When we step outside the familiar walls of liturgical tradition and peek back in through the window at all the people standing and singing and raising their hands together, it may look a bit foreign or silly. But, brothers & sisters, as I said, it is absolutely vital to the life of the Church and to the lives of the individual believers therein.
When we gather together, let us lay aside any concern about the quality of our singing voices. Let us lay aside any reservations about whether or not we “feel worshipful” in a given moment. Let us sing. Let us sing as an act of discipline, training our hearts to believe more completely the Gospel of our salvation. Let us sing as an act of community, knowing that the people around us are our brothers and sisters and that they need the truth of the Gospel on our lips to ring in their ears.”
From “What’s the Point of Singing,” by Luke Brawner
Found on
http://www.vergenetwork.org/2014/10/28/whats-the-point-of-singing/

I’m reminded of something Paul writes in Ephesians and Colossians:
singing psalms and hymns and spiritual songs among yourselves,
and making music to the Lord in your hearts. …
Let the message of Christ dwell among you richly as you teach and admonish one another with all wisdom through psalms, hymns, and songs from the Spirit, singing to God with gratitude in your hearts.

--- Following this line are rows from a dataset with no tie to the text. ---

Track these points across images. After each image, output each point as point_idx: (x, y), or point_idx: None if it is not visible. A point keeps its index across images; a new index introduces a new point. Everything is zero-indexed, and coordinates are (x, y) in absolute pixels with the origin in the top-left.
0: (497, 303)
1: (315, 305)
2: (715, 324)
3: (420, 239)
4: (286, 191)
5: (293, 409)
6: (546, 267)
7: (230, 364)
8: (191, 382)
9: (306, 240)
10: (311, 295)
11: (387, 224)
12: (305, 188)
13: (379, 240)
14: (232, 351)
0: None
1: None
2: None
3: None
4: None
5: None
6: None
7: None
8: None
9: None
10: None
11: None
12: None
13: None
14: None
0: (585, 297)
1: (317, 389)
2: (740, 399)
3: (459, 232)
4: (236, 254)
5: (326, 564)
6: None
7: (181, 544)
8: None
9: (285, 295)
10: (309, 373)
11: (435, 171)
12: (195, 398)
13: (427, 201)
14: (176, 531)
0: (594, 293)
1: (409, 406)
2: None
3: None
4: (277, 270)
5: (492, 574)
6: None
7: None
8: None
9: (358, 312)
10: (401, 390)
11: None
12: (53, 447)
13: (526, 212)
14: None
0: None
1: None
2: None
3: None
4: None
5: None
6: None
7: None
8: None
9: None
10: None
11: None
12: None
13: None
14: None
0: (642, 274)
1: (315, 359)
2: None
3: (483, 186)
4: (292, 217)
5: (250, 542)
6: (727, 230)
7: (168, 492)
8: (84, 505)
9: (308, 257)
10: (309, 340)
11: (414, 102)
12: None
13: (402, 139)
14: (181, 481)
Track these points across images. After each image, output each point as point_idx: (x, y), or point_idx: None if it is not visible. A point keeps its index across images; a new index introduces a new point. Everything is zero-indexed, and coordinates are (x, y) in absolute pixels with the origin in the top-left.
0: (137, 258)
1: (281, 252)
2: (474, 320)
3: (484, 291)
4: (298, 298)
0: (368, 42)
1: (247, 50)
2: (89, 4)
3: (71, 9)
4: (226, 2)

I have had more than one person tell me that they don’t care about the quality of music or musicianship; they just want to feel God’s presence.
That sounds good, but it’s not biblical.
God designed us to worship, individually and together. He calls us to join in unity (Psalm 133) He tells us to sing to each other…
I think this is especially important in a day when people are so isolated. The last thing we need is to go to Sunday Morning Gathering for more of the same.
There is also a synergy that happens when the worship is made up of live voices. It has a vibrance to it that simply cannot be communicated in recorded or streamed music. Joining our voices says, “I’m with you. I know and love you, here and now.” We desperately need that.

By the way, Scripture also admonishes us to dance, raise our hands, shout and declare.